__Data yang Diberikan__.
§ §
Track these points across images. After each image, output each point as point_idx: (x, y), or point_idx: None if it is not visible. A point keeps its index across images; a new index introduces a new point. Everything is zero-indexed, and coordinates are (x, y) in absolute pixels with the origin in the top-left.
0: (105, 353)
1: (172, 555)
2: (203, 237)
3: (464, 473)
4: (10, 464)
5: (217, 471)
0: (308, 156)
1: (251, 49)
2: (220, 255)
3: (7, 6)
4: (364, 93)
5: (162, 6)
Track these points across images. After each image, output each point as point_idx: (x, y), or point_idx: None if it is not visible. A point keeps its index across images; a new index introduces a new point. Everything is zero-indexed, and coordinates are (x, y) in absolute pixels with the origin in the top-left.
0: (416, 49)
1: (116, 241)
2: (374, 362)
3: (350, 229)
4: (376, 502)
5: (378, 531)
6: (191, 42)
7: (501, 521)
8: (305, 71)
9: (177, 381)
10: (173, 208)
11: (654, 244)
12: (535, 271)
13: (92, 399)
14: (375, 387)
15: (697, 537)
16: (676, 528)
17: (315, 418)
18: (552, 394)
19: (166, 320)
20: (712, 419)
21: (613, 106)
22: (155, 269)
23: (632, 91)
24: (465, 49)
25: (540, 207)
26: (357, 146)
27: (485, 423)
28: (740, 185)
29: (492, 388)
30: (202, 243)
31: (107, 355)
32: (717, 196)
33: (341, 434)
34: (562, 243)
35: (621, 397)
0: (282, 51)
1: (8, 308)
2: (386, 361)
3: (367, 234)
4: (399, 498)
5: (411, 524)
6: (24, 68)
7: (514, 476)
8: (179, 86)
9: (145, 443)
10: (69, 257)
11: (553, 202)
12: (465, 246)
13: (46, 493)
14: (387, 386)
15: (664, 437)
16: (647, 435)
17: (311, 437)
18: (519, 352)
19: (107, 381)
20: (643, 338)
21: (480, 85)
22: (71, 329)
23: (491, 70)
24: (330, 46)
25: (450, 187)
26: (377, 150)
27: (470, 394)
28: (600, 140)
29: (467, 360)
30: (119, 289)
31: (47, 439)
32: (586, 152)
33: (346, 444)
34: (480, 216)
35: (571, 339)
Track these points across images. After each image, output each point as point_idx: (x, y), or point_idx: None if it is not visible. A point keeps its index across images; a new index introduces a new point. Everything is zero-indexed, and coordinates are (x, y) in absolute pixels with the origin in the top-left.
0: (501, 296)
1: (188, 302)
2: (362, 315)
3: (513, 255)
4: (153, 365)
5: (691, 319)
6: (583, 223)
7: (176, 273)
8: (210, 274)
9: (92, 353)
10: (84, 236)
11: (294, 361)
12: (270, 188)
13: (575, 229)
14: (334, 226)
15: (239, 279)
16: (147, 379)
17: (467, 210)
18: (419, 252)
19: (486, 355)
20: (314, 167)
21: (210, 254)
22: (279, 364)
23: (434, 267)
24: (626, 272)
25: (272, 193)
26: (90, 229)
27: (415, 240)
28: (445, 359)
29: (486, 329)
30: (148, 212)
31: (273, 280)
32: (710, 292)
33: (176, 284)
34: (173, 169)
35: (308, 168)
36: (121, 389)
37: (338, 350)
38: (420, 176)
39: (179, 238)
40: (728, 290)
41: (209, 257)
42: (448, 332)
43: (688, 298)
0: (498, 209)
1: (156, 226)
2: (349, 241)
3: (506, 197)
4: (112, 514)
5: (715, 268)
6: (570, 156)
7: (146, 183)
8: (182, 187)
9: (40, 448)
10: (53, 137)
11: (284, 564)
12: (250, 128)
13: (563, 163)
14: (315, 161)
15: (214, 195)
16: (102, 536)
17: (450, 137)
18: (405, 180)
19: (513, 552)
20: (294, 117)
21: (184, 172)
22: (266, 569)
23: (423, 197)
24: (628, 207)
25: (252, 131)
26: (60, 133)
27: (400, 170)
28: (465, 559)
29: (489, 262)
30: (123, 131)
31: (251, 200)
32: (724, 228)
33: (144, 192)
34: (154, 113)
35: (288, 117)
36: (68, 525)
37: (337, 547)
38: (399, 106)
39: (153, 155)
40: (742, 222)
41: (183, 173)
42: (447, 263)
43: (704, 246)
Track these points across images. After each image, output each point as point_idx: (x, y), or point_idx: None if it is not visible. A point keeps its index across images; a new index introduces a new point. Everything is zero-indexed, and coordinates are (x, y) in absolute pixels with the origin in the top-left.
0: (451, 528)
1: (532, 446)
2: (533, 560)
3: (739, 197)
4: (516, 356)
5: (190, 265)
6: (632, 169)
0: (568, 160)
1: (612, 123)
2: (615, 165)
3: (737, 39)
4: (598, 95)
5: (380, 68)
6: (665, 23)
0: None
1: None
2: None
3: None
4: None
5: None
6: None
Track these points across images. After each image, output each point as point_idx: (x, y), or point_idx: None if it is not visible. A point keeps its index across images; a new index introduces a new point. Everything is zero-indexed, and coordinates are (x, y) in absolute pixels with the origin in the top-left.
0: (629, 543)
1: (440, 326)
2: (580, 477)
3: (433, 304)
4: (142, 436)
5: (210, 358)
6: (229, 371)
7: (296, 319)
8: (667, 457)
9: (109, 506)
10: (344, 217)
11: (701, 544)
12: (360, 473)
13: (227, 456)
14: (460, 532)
§ §
__Rincian Latihan__. Sajikan baris-baris dari awal item sampai baris yang memuat "5: (162, 6)", baris itu ikut dihitung, sebagai tabel Markdown berkolom "Nomor" dan "Isi". Lewati baris kosong.

__Latihan Selesai__.
| Nomor | Isi |
|---|---|
| 1 | Track these points across images. After each image, output each point as point_idx: (x, y), or point_idx: None if it is not visible. A point keeps its index across images; a new index introduces a new point. Everything is zero-indexed, and coordinates are (x, y) in absolute pixels with the origin in the top-left. |
| 2 | 0: (105, 353) |
| 3 | 1: (172, 555) |
| 4 | 2: (203, 237) |
| 5 | 3: (464, 473) |
| 6 | 4: (10, 464) |
| 7 | 5: (217, 471) |
| 8 | 0: (308, 156) |
| 9 | 1: (251, 49) |
| 10 | 2: (220, 255) |
| 11 | 3: (7, 6) |
| 12 | 4: (364, 93) |
| 13 | 5: (162, 6) |